There is also increasing evidence, although I would say that it is from the US and not the UK at this stage, that a good patient experience is linked to getting better value for money. It is associated with reduced length of stay in hospitals and fewer problems with patient safety—the so-called “adverse incidents”. A good patient experience is also associated with higher staff retention rates and, in turn, lower staff turnover. That is common sense: when staff feel valued and respected they are more likely to treat patients in that way.

For all the reasons I have outlined, the patient experience in cancer care should be given an even higher priority. The cancer patient experience survey introduced by the previous Government has made a big difference in trying to drive improvements. I welcome the assurances given to the all-party group on cancer that the survey will continue, but for how many more years? We must ensure that we use that information to drive changes on the ground, and I will make some concrete proposals on how to do that. First, commissioners should be held to account through the inclusion of a cancer patient experience indicator in the CCG OIS. If that is how we hold them to account, we have to include patient experience. Secondly, patient experience should be much more central to the hospital inspection process led by the chief inspector of hospitals. Currently, out of 150 CQC indicators, only two concern patient experience. We need more patient experience indicators in the work of the CQC, including one specifically for cancer teams or services.

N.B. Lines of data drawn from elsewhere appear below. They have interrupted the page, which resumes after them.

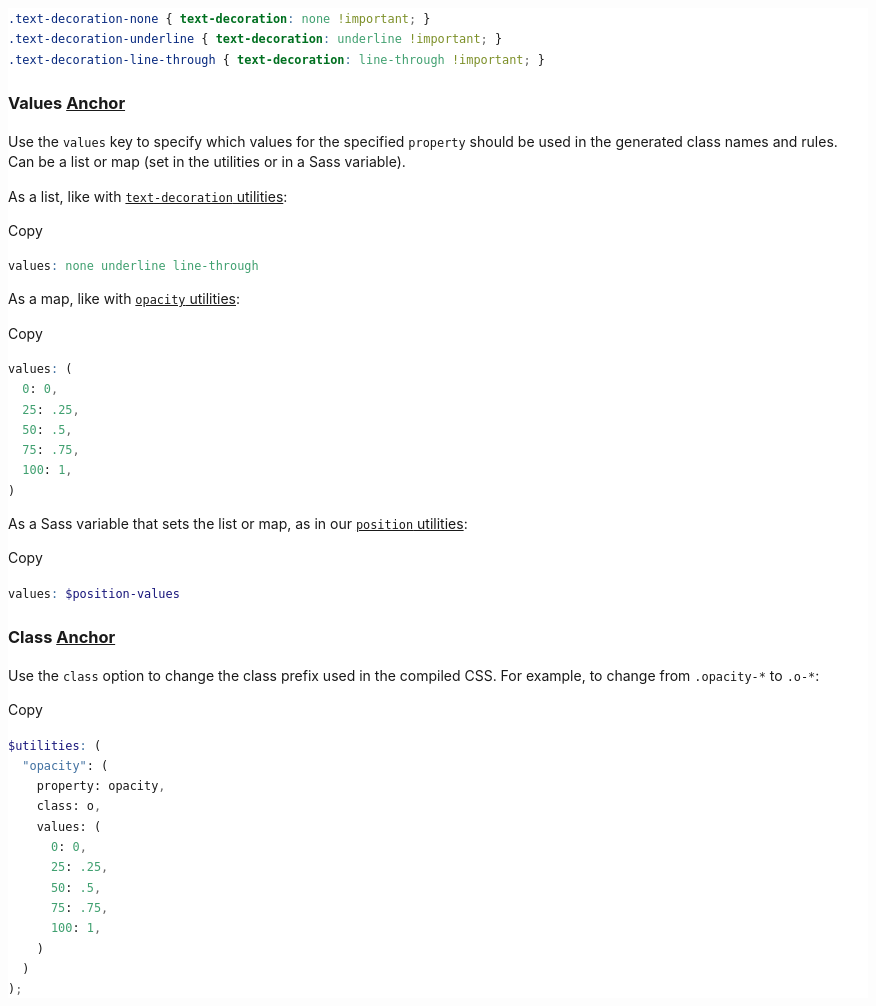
 ```css
.text-decoration-none { text-decoration: none !important; }
.text-decoration-underline { text-decoration: underline !important; }
.text-decoration-line-through { text-decoration: line-through !important; }

```

### Values [Anchor](https://getbootstrap.com/docs/5.1/utilities/api/\#values)

Use the `values` key to specify which values for the specified `property` should be used in the generated class names and rules. Can be a list or map (set in the utilities or in a Sass variable).

As a list, like with [`text-decoration` utilities](https://getbootstrap.com/docs/5.1/utilities/text/#text-decoration):

Copy

```scss
values: none underline line-through

```

As a map, like with [`opacity` utilities](https://getbootstrap.com/docs/5.1/utilities/opacity/):

Copy

```scss
values: (
  0: 0,
  25: .25,
  50: .5,
  75: .75,
  100: 1,
)

```

As a Sass variable that sets the list or map, as in our [`position` utilities](https://getbootstrap.com/docs/5.1/utilities/position/):

Copy

```scss
values: $position-values

```

### Class [Anchor](https://getbootstrap.com/docs/5.1/utilities/api/\#class)

Use the `class` option to change the class prefix used in the compiled CSS. For example, to change from `.opacity-*` to `.o-*`:

Copy

```scss
$utilities: (
  "opacity": (
    property: opacity,
    class: o,
    values: (
      0: 0,
      25: .25,
      50: .5,
      75: .75,
      100: 1,
    )
  )
);

```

Thirdly, we need to look at how we improve professionals’ training in patient experience. I want to highlight a brilliant example from my own constituency that I hope the Minister will look into. Under a joint Macmillan and De Montfort university partnership project, people training to be nurses, pharmacists and NHS managers get training from Macmillan in patient experience and how to talk to and support patients. In return, those students volunteer for Macmillan in the community in order to increase awareness about cancer, particularly among black and minority ethnic groups—Leicester is a very diverse city. That is something to think about. Has the Minister spoken to Health Education England and the royal colleges about how to improve training in patient experience for professionals, and will she speak to Ministers in the Department for Business, Innovation and Skills to see what other universities could do to learn from the fantastic work at De Montfort?

To conclude, Members on both sides of the House want to see big improvements in cancer care. The new system in the NHS is confusing. Both as MPs and as people with families and friends, we want the right people held to account so that they take the right action, but it is not yet clear how that accountability will work. For me, that was at the heart of the all-party group’s report. The Minister might not be able to respond to all the many questions she has been asked in this debate, but if she cannot, I hope she will write to me about the specific issues I have raised. This is about improving patient experience and early diagnosis and ensuring that CCGs are held to account. We as MPs must hold them to account on behalf of our constituents.